The Moon’s ancient atmosphere

For nearly 70 million years, the Moon had an atmosphere formed by volcanic gas.
By | Published: October 6, 2017 | Last updated on May 18, 2023

In this artist’s concept, the Imbrium Basin on the Moon erupts with volcanic activity 3.5 billion years ago, releasing thick clouds of gas so rapidly that it formed a temporary lunar atmosphere.


The Moon has been through some rough times. Just a few hundred million years after its formation, it experienced what astronomers like to call the period of Late Heavy Bombardment. During this time — lasting from about 4.1 to 3.8 billion years ago — the Moon (and indeed, the entire inner solar system) endured endless artillery strikes from interplanetary debris. On the Moon, this triggered a series of volcanic eruptions that left its surface a hellish landscape filled with lava flows that stretched on for hundreds of miles.
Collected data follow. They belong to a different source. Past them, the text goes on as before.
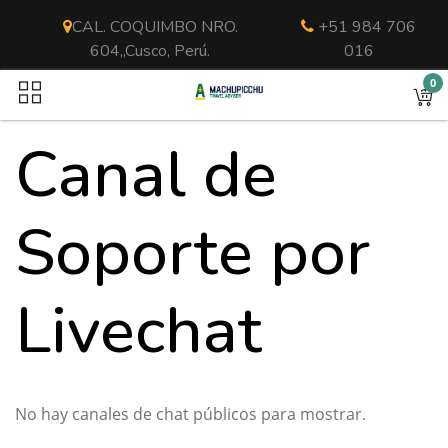
CAL. COQUIMBO NRO.
+51 984 706
604,,Cusco, Perú.
016
0
Canal de
Soporte por
Livechat
No hay canales de chat públicos para mostrar.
In a recent study published in Earth and Planetary Science Letters, a pair of researchers showed that between 3 and 4 billion years ago, when the primordial Moon underwent this extremely violent period of volcanic activity, it spewed out enough gas to produce a relatively thick atmosphere that persisted for about 70 million years.
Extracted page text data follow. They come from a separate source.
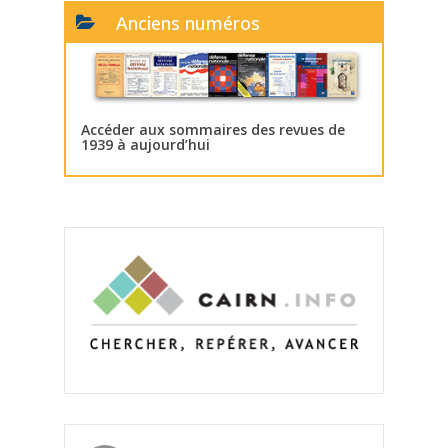
Anciens numéros
Accéder aux sommaires des revues de
1939 à aujourd’hui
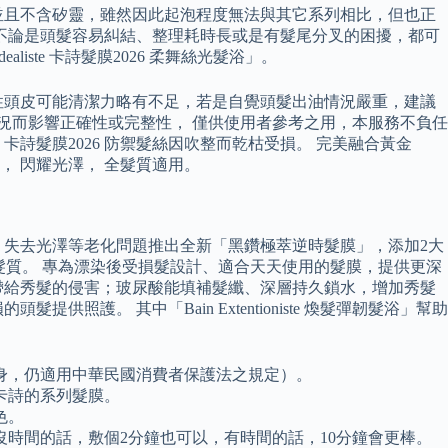
並且不含矽靈，雖然因此起泡程度無法與其它系列相比，但也正
不論是頭髮容易糾結、整理耗時長或是有髮尾分叉的困擾，都可
liste 卡詩髮膜2026 柔舞絲光髮浴」。
性頭皮可能清潔力略有不足，若是自覺頭髮出油情況嚴重，建議
況而影響正確性或完整性， 僅供使用者參考之用，本服務不負任
卡詩髮膜2026 防禦髮絲因吹整而乾枯受損。 完美融合黃金
， 閃耀光澤， 全髮質適用。
、失去光澤等老化問題推出全新「黑鑽極萃逆時髮膜」，添加2大
髮質。 專為漂染後受損髮設計、適合天天使用的髮膜，提供更深
帶給秀髮的侵害；玻尿酸能填補髮纖、深層持久鎖水，增加秀髮
。 其中「Bain Extentioniste 煥髮彈韌髮浴」幫助
身，仍適用中華民國消費者保護法之規定）。
卡詩的系列髮膜。
色。
時間的話，敷個2分鐘也可以，有時間的話，10分鐘會更棒。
In this artist’s concept, the Moon is shown during the period of Late Heavy Bombardment (above) and as it appears today (below).

Tim Wetherell — Australian National University

Although this atmosphere was extremely thick by lunar standards, it pales in comparison to that of Earth. At its densest (around 3.5 billion years ago), the Moon’s atmosphere would exert a pressure of about 1 kilopascal, whereas at sea level on Earth, we experience around 100 kilopascals of pressure.

In order to calculate how much gas was present in the ancient lunar atmosphere, research scientist Debra H. Needham of NASA Marshall Space Flight Center and senior staff scientist David A. Kring of the Lunar and Planetary Institute (LPI) analyzed ancient lava flows on the Moon’s surface called maria, as well as Moon rocks collected during the Apollo 15 and 17 missions. By examining the rocks, the researchers determined what types of gases were present, while mapping the solidified lava flows allowed them to estimate the total volume of gas that was produced.

In the Apollo rock samples, the researchers found evidence of carbon monoxide, hydrogen and oxygen (the ingredients for water), sulfur, and a number of other volatile gases. Furthermore, the researchers used the rocks to calculate when the most intense periods of lunar volcanism occurred — about 3.8 and 3.5 billion years ago.


This time sequence of the lunar surface shows how lunar seas of basalt — a type of dark, grainy volcanic rock — changed in 500-million-year increments. Red areas show new deposits of the volcanic byproduct.

Debra Needham

“This work dramatically changes our view of the moon from an airless rocky body to one that used to be surrounded by an atmosphere more prevalent than that surrounding Mars today,” said Kring in a press release.

Though the vast majority of the lunar atmosphere escaped the Moon’s gravity and drifted off into space, there are some gases that could have settled into freezing, shaded craters near the lunar poles. If so, these volatile gases may be trapped in icy deposits, forming reservoirs of air and fuel that astronauts can tap into for future missions to the Moon and beyond. And in that case, maybe the Moon’s rough time was worth it.